Zappa planned on releasing “King Kong” on a Mothers of Invention album. But before he did, Lennon and Ono released that 1971 Fillmore East performance of Zappa’s song on their fourth studio album, Some Time in New York City, renamed it “Jamrag”, and gave themselves songwriting and publishing rights. “Now, obviously, this song has a melody and chord changes. Somebody did write it. And it was not them. So, whoops,” a visibly annoyed Zappa said in a 1984 interview.
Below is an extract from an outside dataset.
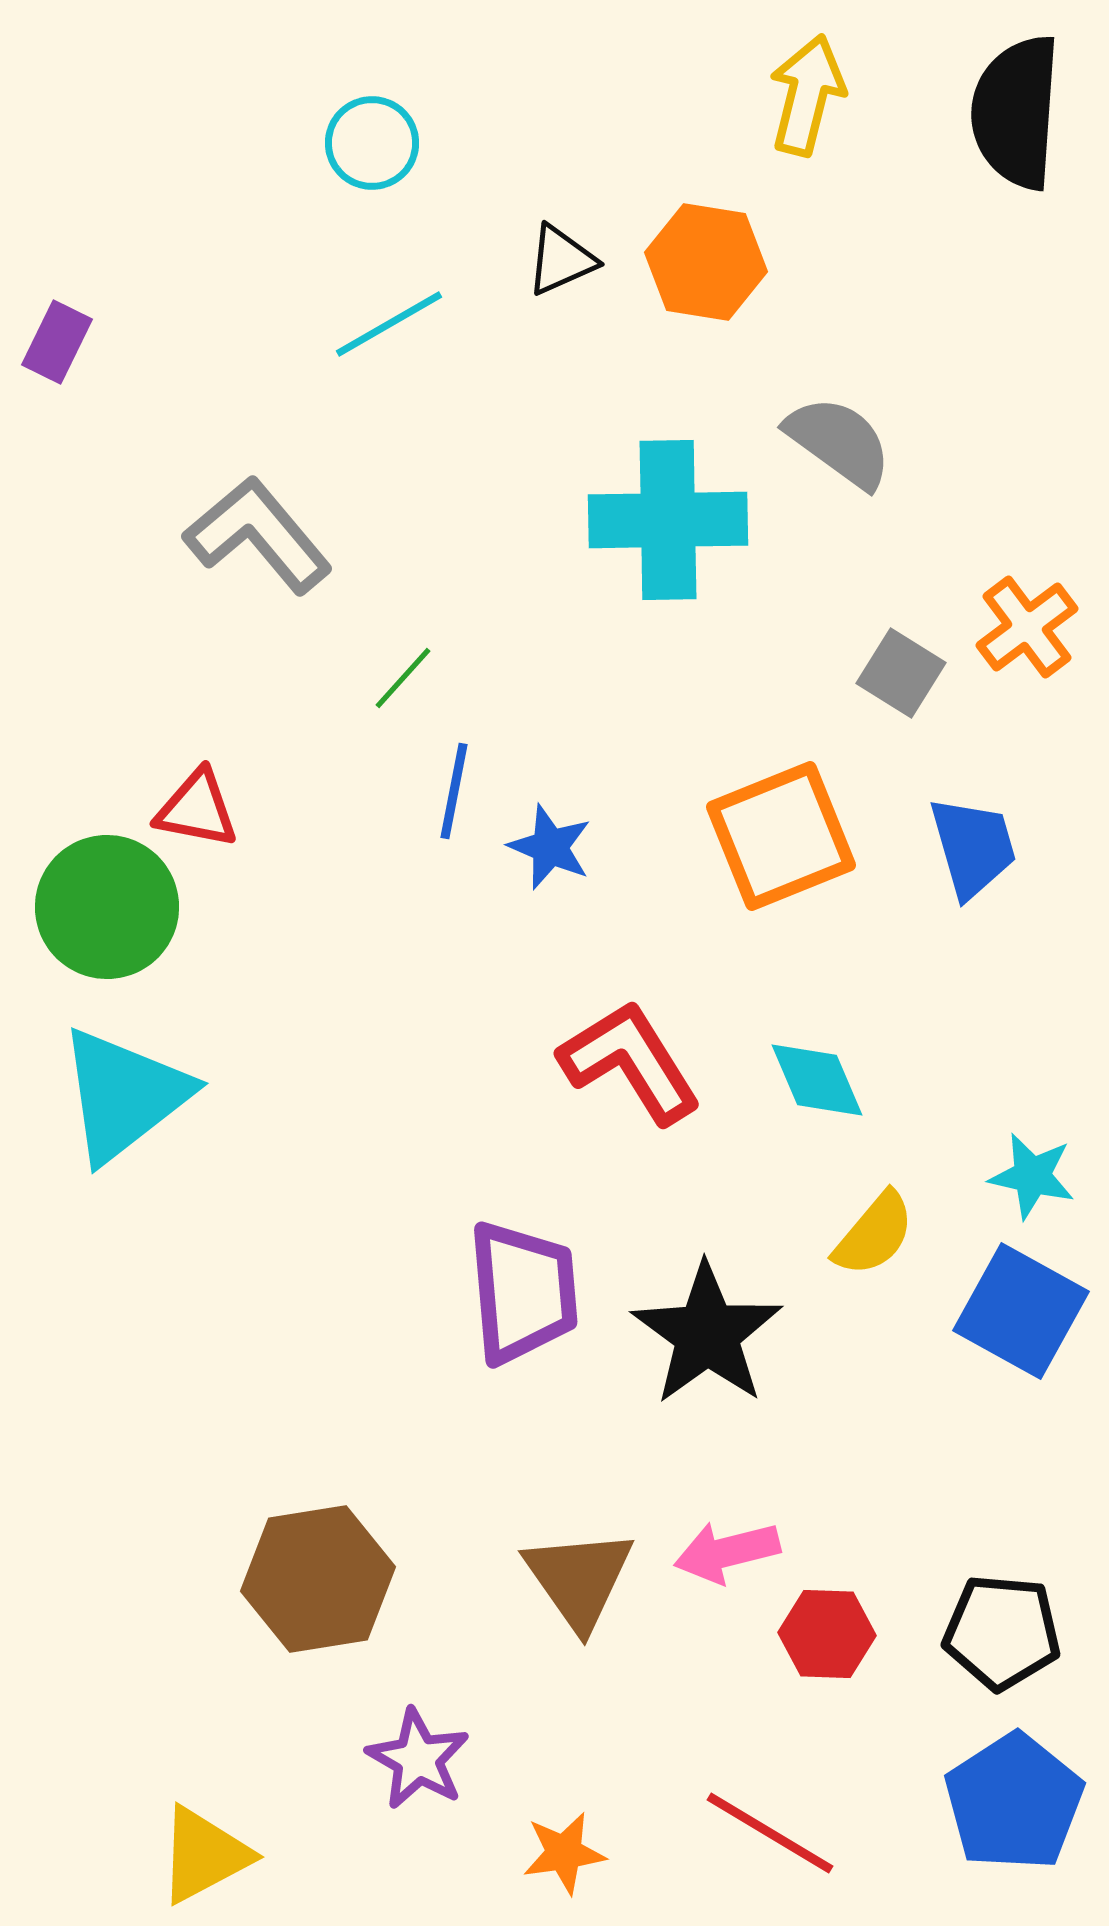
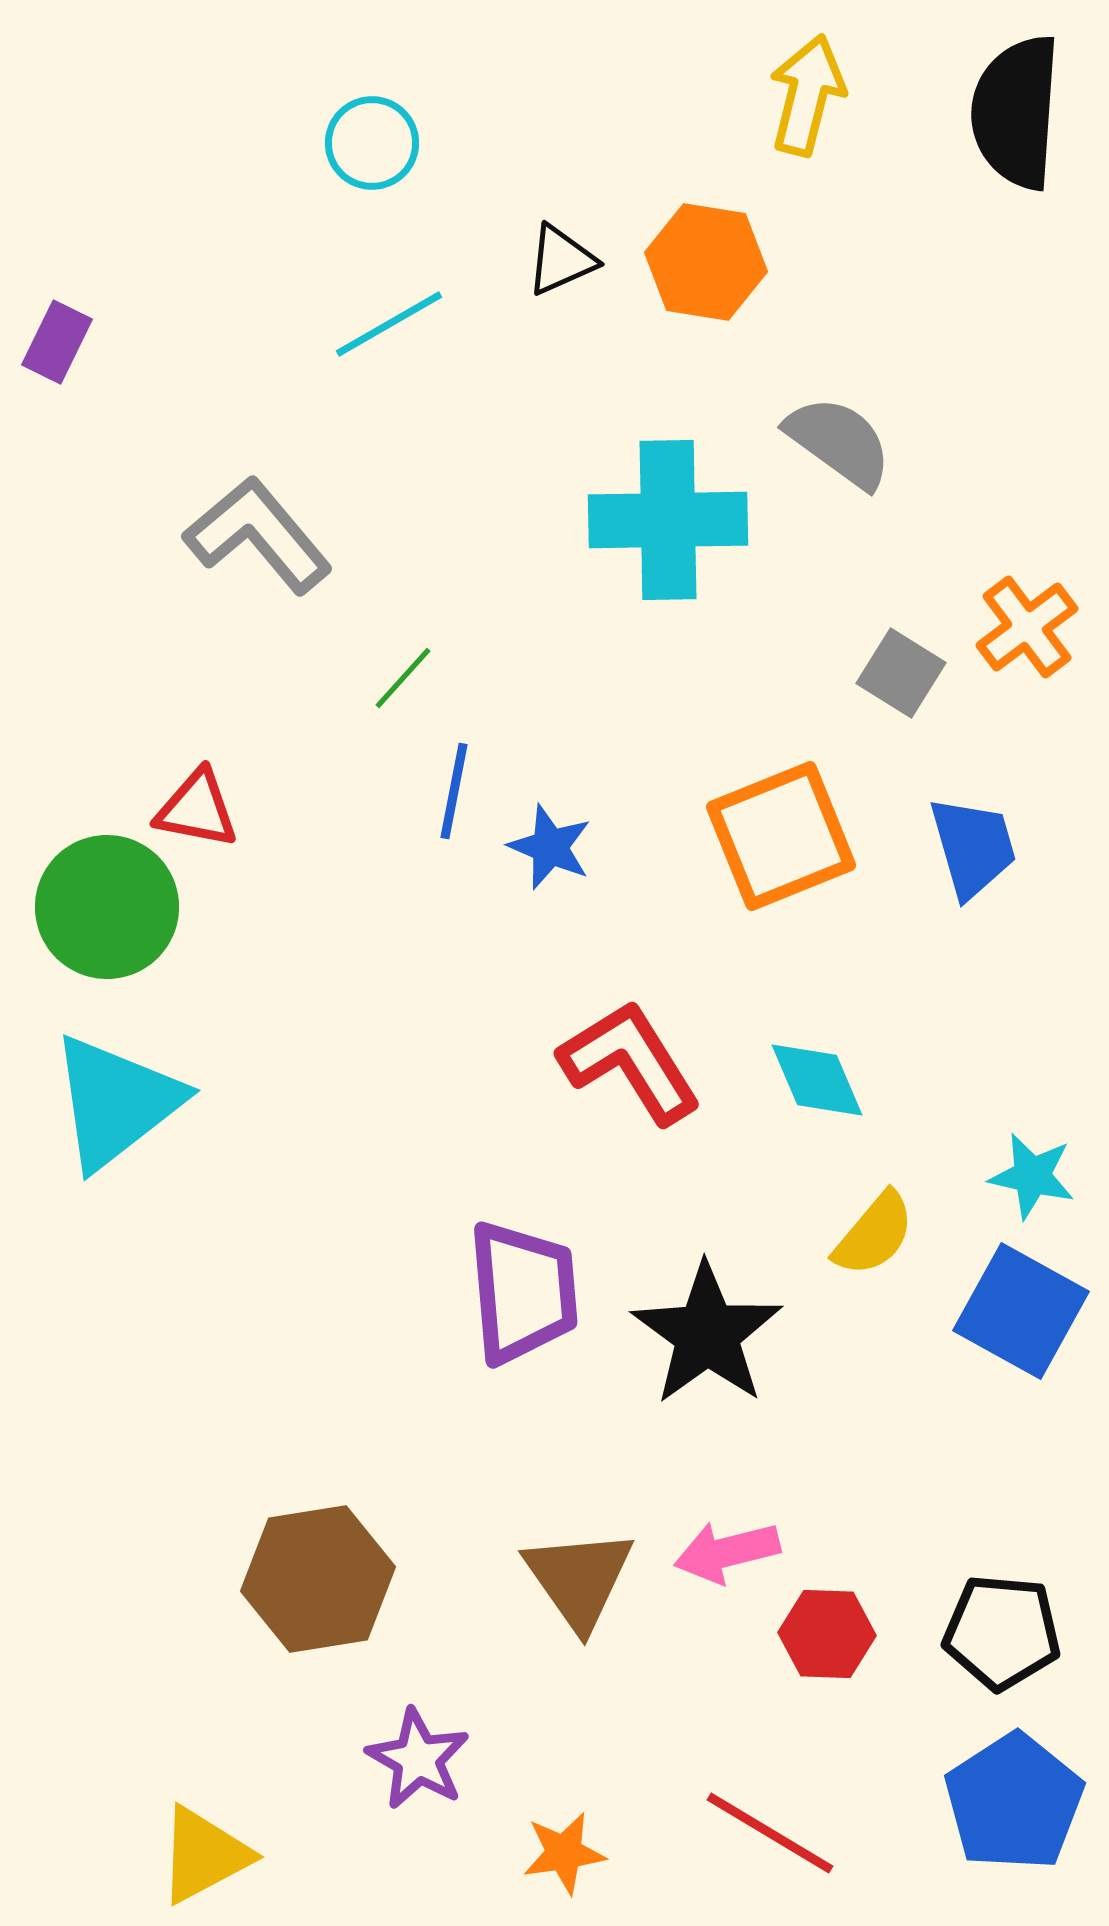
cyan triangle: moved 8 px left, 7 px down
A Greater Lesson in Commercialism vs. Expressionism
Crossing all the t’s and dotting all the i’s on a record is a tedious process, and sometimes, the eagerness to put out a final product supersedes the patience required to fully credit an album’s work. John Lennon and Yoko Ono releasing the controversial Some Time in New York City without clearing all of the collaborative performances of potential copyright infringements seems more like a hasty oversight than an intentional theft. Still, Lennon and Ono’s true intentions didn’t change the way Zappa felt when he realized his composition was renamed and recredited without his consent—from his show that he invited them on.
Considering all the players in this so-called feud were figureheads of the more avant-garde corners of rock ‘n’ roll, that they would butt heads so publicly seems to highly a greater chasm in the eccentric subgenre. Lennon might have spent his final years experimenting more broadly than he had with The Beatles. But the Fab Four was still his upbringing. You don’t become one-quarter of the biggest band in the world by not knowing what makes music commercially successful.
Zappa, on the other hand, often rebuked commercialism. “King Kong” reached its peak importance mid-song on the Fillmore stage that summer night in 1971. To prioritize an album release over musical integrity flew in the face of Zappa’s ethos, something that clearly still bothered him even years after Lennon’s passing.